The second reason was the difficulty of getting critical distance from the thesis as a whole, no matter how hard I tried. I set chapters aside for periods and went back to them. I had six months leave on two separate occasions where I did little work on the thesis. Each time I did this I managed to gain some distance and map out a new path. But, unlike other large writing projects I have done, these breaks, although they helped me find critical distance on each ‘section’ did not help me see how the sections were creating an overall narrative. I found it difficult to assess whether the question tested in the thesis was, at points, even being answered.

The last reason only became clear to me in the last few days. I think I subconsciously believed that there was some sort of sleight-of-hand, or magic, involved in producing a thesis.
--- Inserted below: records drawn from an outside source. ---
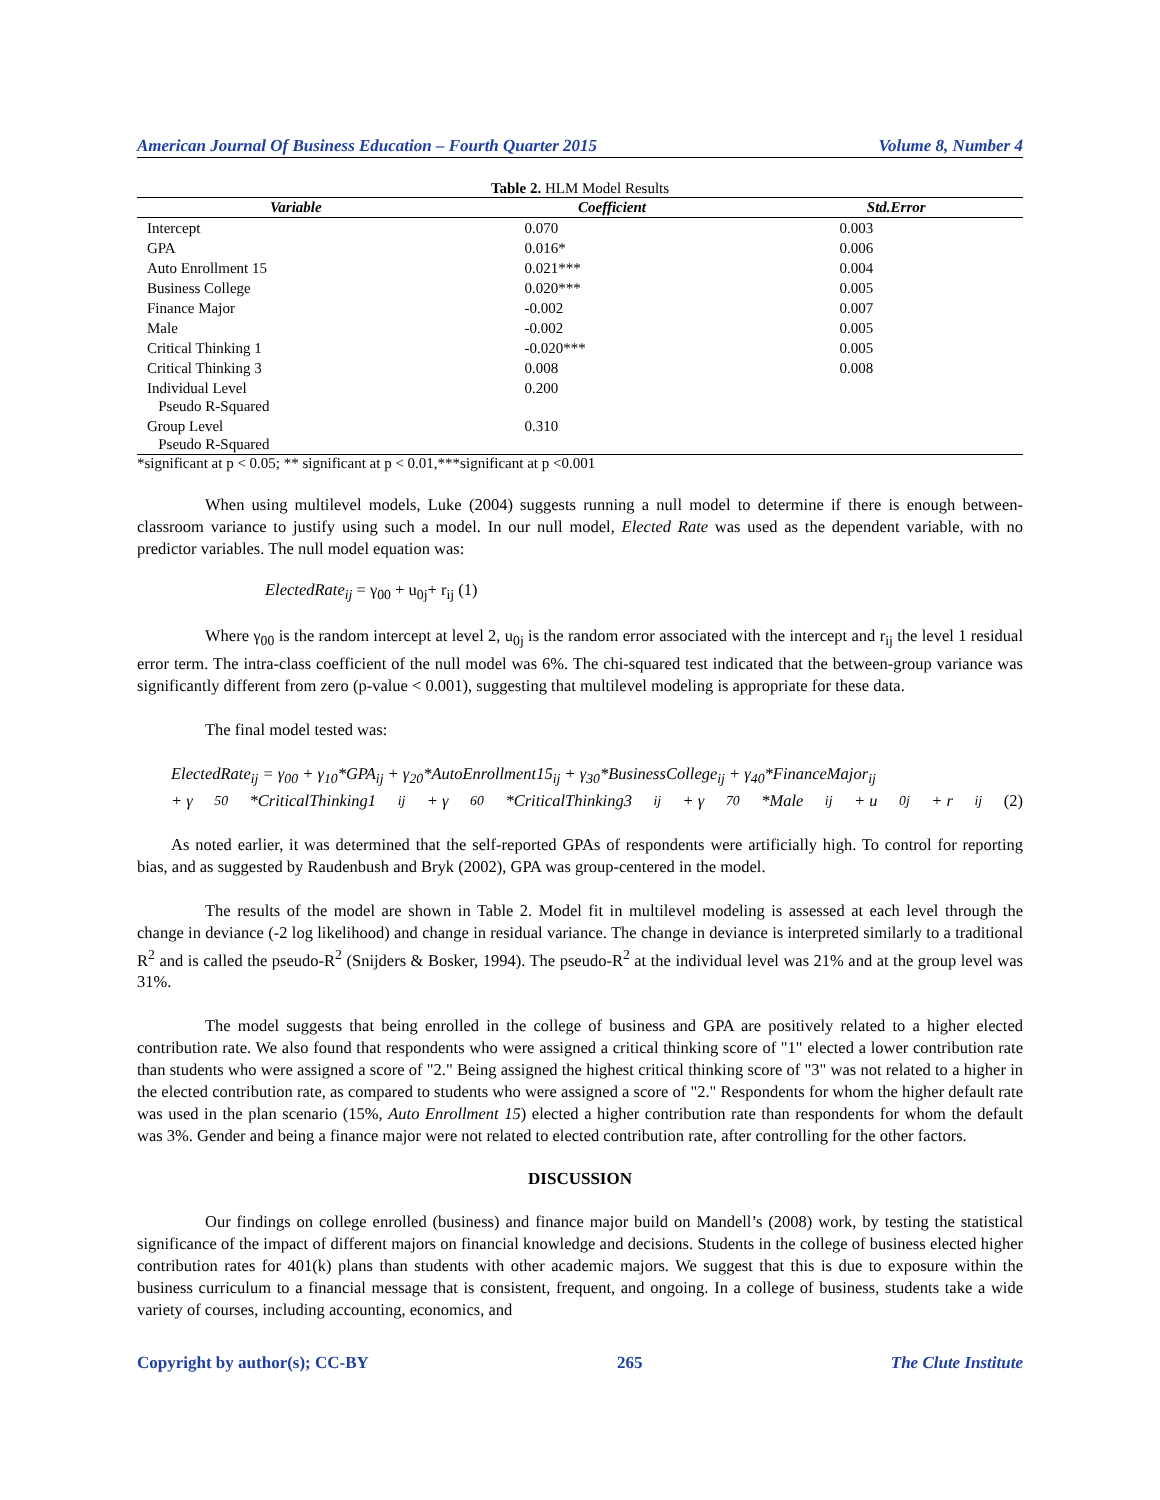American Journal Of Business Education – Fourth Quarter 2015 Volume 8, Number 4
Table 2. HLM Model Results
| Variable | Coefficient | Std.Error |
| --- | --- | --- |
| Intercept | 0.070 | 0.003 |
| GPA | 0.016* | 0.006 |
| Auto Enrollment 15 | 0.021*** | 0.004 |
| Business College | 0.020*** | 0.005 |
| Finance Major | -0.002 | 0.007 |
| Male | -0.002 | 0.005 |
| Critical Thinking 1 | -0.020*** | 0.005 |
| Critical Thinking 3 | 0.008 | 0.008 |
| Individual Level Pseudo R-Squared | 0.200 | |
| Group Level Pseudo R-Squared | 0.310 | |
*significant at p < 0.05; ** significant at p < 0.01,***significant at p <0.001
When using multilevel models, Luke (2004) suggests running a null model to determine if there is enough between-classroom variance to justify using such a model. In our null model, Elected Rate was used as the dependent variable, with no predictor variables. The null model equation was:
ElectedRate<sub>ij</sub> = γ<sub>00</sub> + u<sub>0j</sub>+ r<sub>ij</sub> (1)
Where γ<sub>00</sub> is the random intercept at level 2, u<sub>0j</sub> is the random error associated with the intercept and r<sub>ij</sub> the level 1 residual error term. The intra-class coefficient of the null model was 6%. The chi-squared test indicated that the between-group variance was significantly different from zero (p-value < 0.001), suggesting that multilevel modeling is appropriate for these data.
The final model tested was:
ElectedRate<sub>ij</sub> = γ<sub>00</sub> + γ<sub>10</sub>*GPA<sub>ij</sub> + γ<sub>20</sub>*AutoEnrollment15<sub>ij</sub> + γ<sub>30</sub>*BusinessCollege<sub>ij</sub> + γ<sub>40</sub>*FinanceMajor<sub>ij</sub>
+ γ<sub>50</sub>*CriticalThinking1<sub>ij</sub> + γ<sub>60</sub>*CriticalThinking3<sub>ij</sub> + γ<sub>70</sub>*Male<sub>ij</sub> + u<sub>0j</sub> + r<sub>ij</sub> (2)
As noted earlier, it was determined that the self-reported GPAs of respondents were artificially high. To control for reporting bias, and as suggested by Raudenbush and Bryk (2002), GPA was group-centered in the model.
The results of the model are shown in Table 2. Model fit in multilevel modeling is assessed at each level through the change in deviance (-2 log likelihood) and change in residual variance. The change in deviance is interpreted similarly to a traditional R<sup>2</sup> and is called the pseudo-R<sup>2</sup> (Snijders & Bosker, 1994). The pseudo-R<sup>2</sup> at the individual level was 21% and at the group level was 31%.
The model suggests that being enrolled in the college of business and GPA are positively related to a higher elected contribution rate. We also found that respondents who were assigned a critical thinking score of "1" elected a lower contribution rate than students who were assigned a score of "2." Being assigned the highest critical thinking score of "3" was not related to a higher in the elected contribution rate, as compared to students who were assigned a score of "2." Respondents for whom the higher default rate was used in the plan scenario (15%, Auto Enrollment 15) elected a higher contribution rate than respondents for whom the default was 3%. Gender and being a finance major were not related to elected contribution rate, after controlling for the other factors.
DISCUSSION
Our findings on college enrolled (business) and finance major build on Mandell’s (2008) work, by testing the statistical significance of the impact of different majors on financial knowledge and decisions. Students in the college of business elected higher contribution rates for 401(k) plans than students with other academic majors. We suggest that this is due to exposure within the business curriculum to a financial message that is consistent, frequent, and ongoing. In a college of business, students take a wide variety of courses, including accounting, economics, and
Copyright by author(s); CC-BY 265 The Clute Institute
I didn’t really believe my key insights were the result of the process of research, analysing data or thinking; they felt more like  luck or chance (although if someone had articulated this to me while writing I would have fervently disagreed). As a result I felt there was something missing. Why did I believe this? Perhaps because insights came slowly and were given due consideration, there was no ‘light bulb moment’ where I ran from my desk to the street to exclaim ‘eureka’ (!).

The perspective I seem to have gained, only in finishing, is that completing the thesis is not magic although it is equally as wonderful. While we would all love to think that glowing examiners’ reports mean we are geniuses, but they are more likely to reflect that a thesis is the product of diligent, hard work; the result of exercising all your practical and intellectual abilities. The achievement is breathtaking, but very much the result of the ordinary process of research. I do wish I had realised this earlier. So my message is: you don’t need to have magic red shoes or follow the yellow brick road; diligent work will win the day.